Growth in fixed asset investment is also strong, up 22.2% year on year in October, up from a low of 19% in August. A big driver of the renewed strength has come from infrastructure investment, which rebounded to 25% year on year growth in October as the Chinese Government sped up project approvals and fixed financing bottlenecks. Growth in industrial production has picked up to 9.6% in October, up from a low of 8.9% in August.
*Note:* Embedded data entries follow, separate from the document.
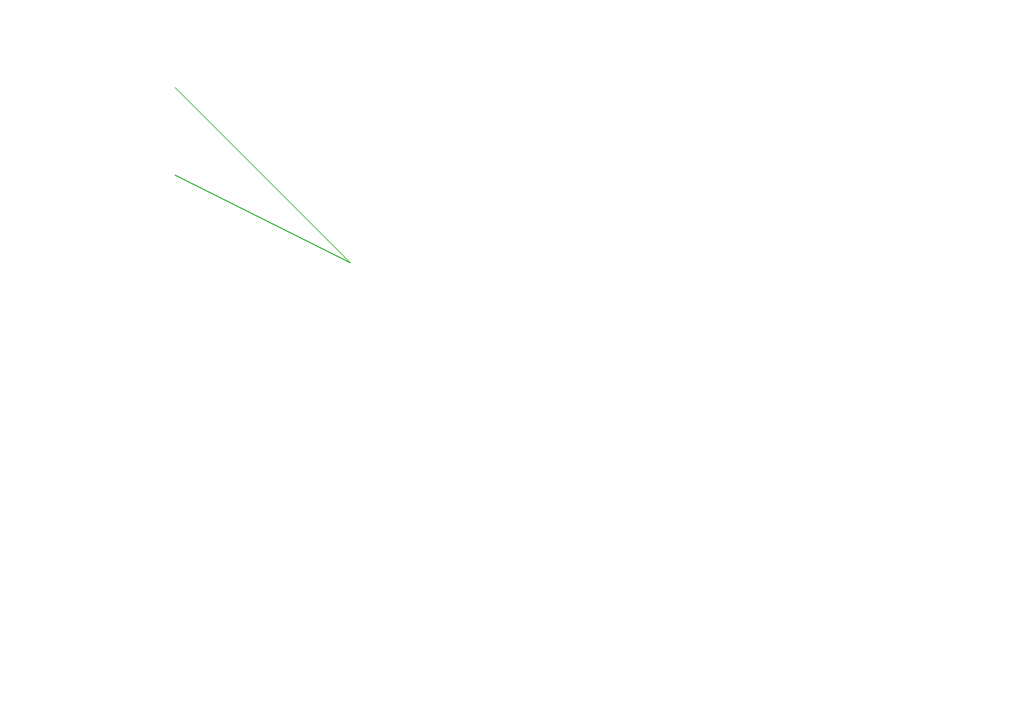
<source format=kicad_sch>
(kicad_sch (version 20211123) (generator eeschema) (uuid 12345678-1234-1234-1234-123456789abc) (paper "A4") (title_block (title "Test Wiring") (date "2025-01-18") (rev "1")) 

(symbol (lib_id "Device:R") (at 50.8 50.8 0) (unit 1) (uuid abcd1234-1234-1234-1234-123456789def) 

(property "Reference" "R_SCL" (id 0) (at 52.578 49.6316 0) (effects (font (size 1.27 1.27)) (justify left))) 

(property "Value" "10k" (id 1) (at 52.578 51.9366 0) (effects (font (size 1.27 1.27)) (justify left))) 

(property "Footprint" "" (id 2) (at 49.022 50.8 90) (effects (font (size 1.27 1.27)) hide)) 

(property "Datasheet" "~" (id 3) (at 50.8 50.8 0) (effects (font (size 1.27 1.27)) hide)) (pin "1" (uuid 1111aaaa-1111-1111-1111-111111111111)) (pin "2" (uuid 2222bbbb-2222-2222-2222-222222222222))) 

(symbol (lib_id "MCU_ST_STM32F4:STM32F407VGTx") (at 101.6 76.2 0) (unit 1) (uuid efgh5678-5678-5678-5678-567856785678) 

(property "Reference" "U1" (id 0) (at 104.521 74.6316 0) (effects (font (size 1.27 1.27)) (justify left))) 

(property "Value" "TAS5830" (id 1) (at 104.521 76.9366 0) (effects (font (size 1.27 1.27)) (justify left))) 

(property "Footprint" "" (id 2) (at 101.6 80.61 0) (effects (font (size 1.27 1.27)) hide)) 

(property "Datasheet" "~" (id 3) (at 101.6 76.2 0) (effects (font (size 1.27 1.27)) hide)) (pin "1" (uuid 3333cccc-3333-3333-3333-333333333333)) (pin "2" (uuid 4444dddd-4444-4444-4444-444444444444)) (pin "3" (uuid 5555eeee-5555-5555-5555-555555555555)) (pin "4" (uuid 6666ffff-6666-6666-6666-666666666666)) (pin "5" (uuid 7777gggg-7777-7777-7777-777777777777))) 

(symbol (lib_id "Device:R") (at 50.8 25.4 0) (unit 1) (uuid ijkl9012-9012-9012-9012-901290129012) 

(property "Reference" "R_PDN" (id 0) (at 52.578 24.0316 0) (effects (font (size 1.27 1.27)) (justify left))) 

(property "Value" "100k" (id 1) (at 52.578 26.3366 0) (effects (font (size 1.27 1.27)) (justify left))) 

(property "Footprint" "" (id 2) (at 49.022 25.4 90) (effects (font (size 1.27 1.27)) hide)) 

(property "Datasheet" "~" (id 3) (at 50.8 25.4 0) (effects (font (size 1.27 1.27)) hide)) (pin "1" (uuid 8888hhhh-8888-8888-8888-888888888888)) (pin "2" (uuid 9999iiii-9999-9999-9999-999999999999))) 

(wire (pts 

(xy 50.8 50.8) 

(xy 101.6 76.2)) (stroke (width 0) (type default)) (uuid dd2be8f6-76dd-4d94-a683-f67387cd1273)) 

(wire (pts 

(xy 50.8 50.8) 

(xy 101.6 76.2)) (stroke (width 0) (type default)) (uuid 4e1422e3-d95e-4aea-ad8f-e267d3302939)) 

(wire (pts 

(xy 50.8 25.4) 

(xy 101.6 76.2)) (stroke (width 0) (type default)) (uuid e6937172-4feb-46db-a837-39cb9c944641)) 

(wire (pts 

(xy 50.8 50.8) 

(xy 101.6 76.2)) (stroke (width 0) (type default)) (uuid f0b76cab-64e2-4502-80e1-de9e9796a4f8)) 

(wire (pts 

(xy 50.8 50.8) 

(xy 101.6 76.2)) (stroke (width 0) (type default)) (uuid 48e0a4b8-4ca0-4a91-81c7-4e07fe59d415)))
</source>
The only fly in the ointment has been lending and money supply growth, which slowed in October. However, the trend in both has been up this year, reflecting the monetary easing that commenced late last year.

SO3

Source: Thomson Reuters, AMP Capital

Meanwhile, inflation is back under control. Having peaked at 6.5% last July it has fallen to 1.7%. Inflation is no constraint to further monetary easing. Chinese export growth has also picked up to 11.6% year on year in October from a low of 1% in July. This is also consistent with an upturn in exports from other Asian countries, including Korea.

SO4

Source: Thomson Reuters, AMP Capital

A big concern in recent years is that China will have a hard landing. The basic argument has been that China has overinvested leading to a surge in debt, that a credit crunch was on the way and thanks to high inflation the authorities would be too slow to respond and the economy would implode as the property market and investment collapsed. As it is, none of this has occurred. The growth slowdown looks more by design than accident. Inflation has cooled providing plenty of policy flexibility and property and investment have slowed but not collapsed.

The range of indicators referred to above suggests growth may have bottomed and is likely to come in around 7.5% this year. By the same token, for 2013 it’s hard to see growth accelerating much beyond this, given that the soft global backdrop will likely constrain exports and policy stimulus has not been strong enough to drive a renewed growth surge. So no hard landing, but no growth surge either.